Clinical significance[edit]

The epithelium of the glans penis consists of mucosal tissue. Birley et al. report that excessive washing with soap may dry the mucous membrane which covers the glans penis and cause non-specific dermatitis. The condition is described as an inflammation of the skin, often caused by an irritating substance or a contact allergy. Sensitivity to chemicals in certain products can cause an allergic reaction, including irritation, itching and rash.[48]

Inflammation of the glans penis is known as balanitis. It is a treatable condition that occurs in about 3–11% of males (up to 35% of diabetic males). Edwards reported that it is generally more common in males who have poor hygiene habits or have not been circumcised. It has many causes, including irritation or infection with a wide variety of pathogens. Symptoms of balanitis may appear suddenly or develop gradually. They might include pain, irritation, redness or red patches on the glans penis. Careful identification of the cause with the aid of patient history, physical examination, swabs and cultures, and biopsy are essential in order to determine the proper treatment.[49]

The meatus (opening) of the urethra located at the tip of the glans might become subject to meatal stenosis, a condition mostly seen as a late complication of circumcision. It occurs in about 2–20% of circumcised boys[50][51] and it is rarely seen in uncircumcised men.[52] It is characterized by a narrowing of the meatus, which might cause sudden or often urges to urinate and burning during the process.[52]

For some individuals who experience difficulty in achieving full glanular engorgement of glans penis, they may be diagnosed with soft glans syndrome (glans insufficiency syndrome). It is often undiagnosed in the general population due to the lack of a standardized nomenclature.[53][54]

Other animals[edit]



Male felids are able to urinate backwards by curving the tip of the glans penis backward.[55][56] In cats, the glans penis is covered with spines. Penile spines also occur on the glans of male and female spotted hyenas.[55] In male dogs the glans penis is smooth and consists of two parts called the bulbus glandis and pars longa glandis.[57] The glans of a fossa's penis extends about halfway down the shaft and is spiny except at the tip. In comparison, the glans of felids is short and spiny, while that of viverrids is smooth and long.[58]


The glans penis of the marsh rice rat is long and robust,[59] averaging 7.3 mm (0.29 in) long and 4.6 mm (0.18 in) broad.[60] Winkelmann's mouse can most readily be distinguished from its close relatives by its partially corrugated glans penis.[61] In Thomasomys ucucha, the glans penis is rounded, short, and small and is superficially divided into left and right halves by a trough at the top and a ridge at the bottom.

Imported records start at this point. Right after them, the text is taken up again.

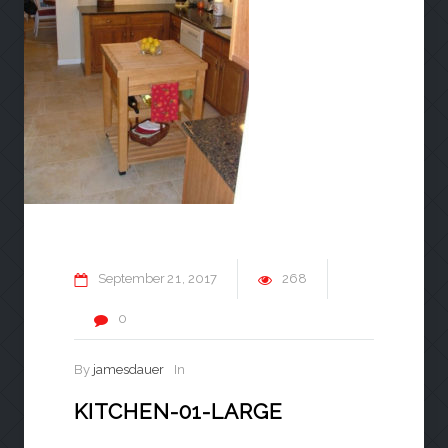
September
21
2017
268
0
By
jamesdauer
In
KITCHEN-01-LARGE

Most of the glans is covered with spines, except for an area near the tip.[62] The glans penis of a male cape ground squirrel is large with a prominent baculum.[63]


When erect, the glans of a horse's penis increases by 3 to 4 times. The urethra opens within the urethral fossa, a small pouch at the distal end of the glans.[64] Unlike the human glans, the glans of a horse's penis extends backwards on its shaft.[65][66][67][68][69][70][71][72][73]

Marsupials, monotremes and bats[edit]

The shape of the glans varies among different marsupial species.[74][75][76] In most marsupials, the glans is divided, but male macropods have an undivided glans penis.[5]

The glans penis is also divided into two parts in platypuses and echidnas.[77][78]

Males of Racey's pipistrelle bat have a narrow, egg-shaped glans penis.[79]